Пирогов в дискуссии не участвовал, тем более что никаких идей у него тоже не было. В итоге слово снова взял Бурматов и предложил раздать оружие молодёжи, люмпенам и всем желающим, а главное — начать планомерное уничтожение коллаборационистов, бывших и потенциальных.

Вообще, в последнее время Пирогов иногда тоже начинал думать, что продажный чиновничий аппарат стоит уничтожить, хотя бы в качестве последней услуги нации и стране. Впрочем, это всё он откладывал на крайний случай. Уже хотя бы потому, что у Пирогова не было ощущения, что его самого не убьют, когда механизм будет запущен: рыльце у него было в пушку, да и тупиковость ситуации рано или поздно станет очевидна всем. Собственно, устроить кровавую баню напоследок — это значит официально признать, что всё кончено и даже бежать уже поздно и некуда.

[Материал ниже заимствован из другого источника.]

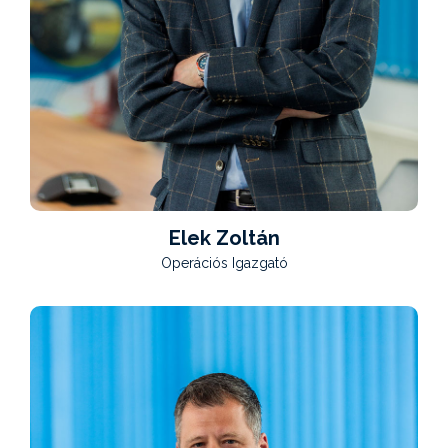
Elek Zoltán
Operációs Igazgató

Очевидно, у других участников заседания были свои резоны противиться вооружению народа и идею похоронили, вызвав у Бурматова приступ истеричного обличительства.

21. Верховный Правитель

Ощущение скорого и неминуемого краха не оставляло его последние недели. Владимир Егорович ехал по Москве в мэрию, хмуро глядя за стёкла. …Пирогов чего-то ждал. Или самого себя убеждал, что ждёт каких-то судьбоносных перемен. Потому что, говоря по правде, ждать было особенно нечего: никакого «вундерваффе» в его распоряжении не было, ресурсов тоже, надвигалась зима и многомиллионная Москва становилась очевидной могилой и для него, и для его окружения.

Опять всё завязано на Москве! Опять, опять несколько миллионов граждан ставят под угрозу Россию. Как в 1991 году, когда несколько тысяч москвичей добили помиравший Союз, как в 1993 году, когда миллионы москвичей молча глядели, как ельцинские танки разносят последнюю попытку что-то изменить, как во время Кризиса, когда мэрия присягнула на верность миротворческой администрации тогда, когда передовые подразделения НАТО были ещё в двухстах километрах от города.

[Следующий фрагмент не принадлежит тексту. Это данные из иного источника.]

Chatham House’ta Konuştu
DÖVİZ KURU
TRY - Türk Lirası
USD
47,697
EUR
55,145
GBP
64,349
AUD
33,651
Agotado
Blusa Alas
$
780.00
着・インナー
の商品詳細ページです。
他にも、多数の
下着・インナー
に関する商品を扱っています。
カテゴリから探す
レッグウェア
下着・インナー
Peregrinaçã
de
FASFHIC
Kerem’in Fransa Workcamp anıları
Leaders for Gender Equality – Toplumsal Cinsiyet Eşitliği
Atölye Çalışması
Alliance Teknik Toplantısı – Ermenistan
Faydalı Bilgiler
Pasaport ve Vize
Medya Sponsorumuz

Мимо пронеслась недостроенная громада сикхского храма, потом опять заколоченные, а местами — сгоревшие или заброшенные и разграбленные здания офисов, ресторанов и магазинов. И руины, руины, руины. Между прочим, поговаривали, что методичное руинирование Москвы — часть большого плана, смысл которого сводился к постепенному превращению Москвы в малопригодный для жизни город и, как следствие, снижение её роли в будущем России. Понятное дело, что никто не выделит средств для восстановления бесчисленных офисных зданий, транспортных развязок и жилых комплексов. «Огородят заборчиками несколько церквушек и Кремль, а остальное постепенно разрушится и будет Москва заштатным городом… Эдакой Тверью или Ростовом Великим», — Пирогов уже даже и не удивлялся, что сам спокойно рассматривает перспективы жизни после того, как…

… В мэрию его давно зазывал «хозяин Москвы» Кирилл Мамашев. Этот самый Мамашев работал в ооновской ещё московской городской администрации, и сразу после бегства генерал-губернатора Франсишку д’Оливейры он первым связался с Пироговым, предложив свои услуги «крепкого хозяйственника». Пирогову было некогда заниматься московскими делами, да и кадров подходящих у него всё равно не было, поэтому все намеки на ненадёжность Мамашева он игнорировал. И даже его отсутствие на казни Юркевича его не расстроило…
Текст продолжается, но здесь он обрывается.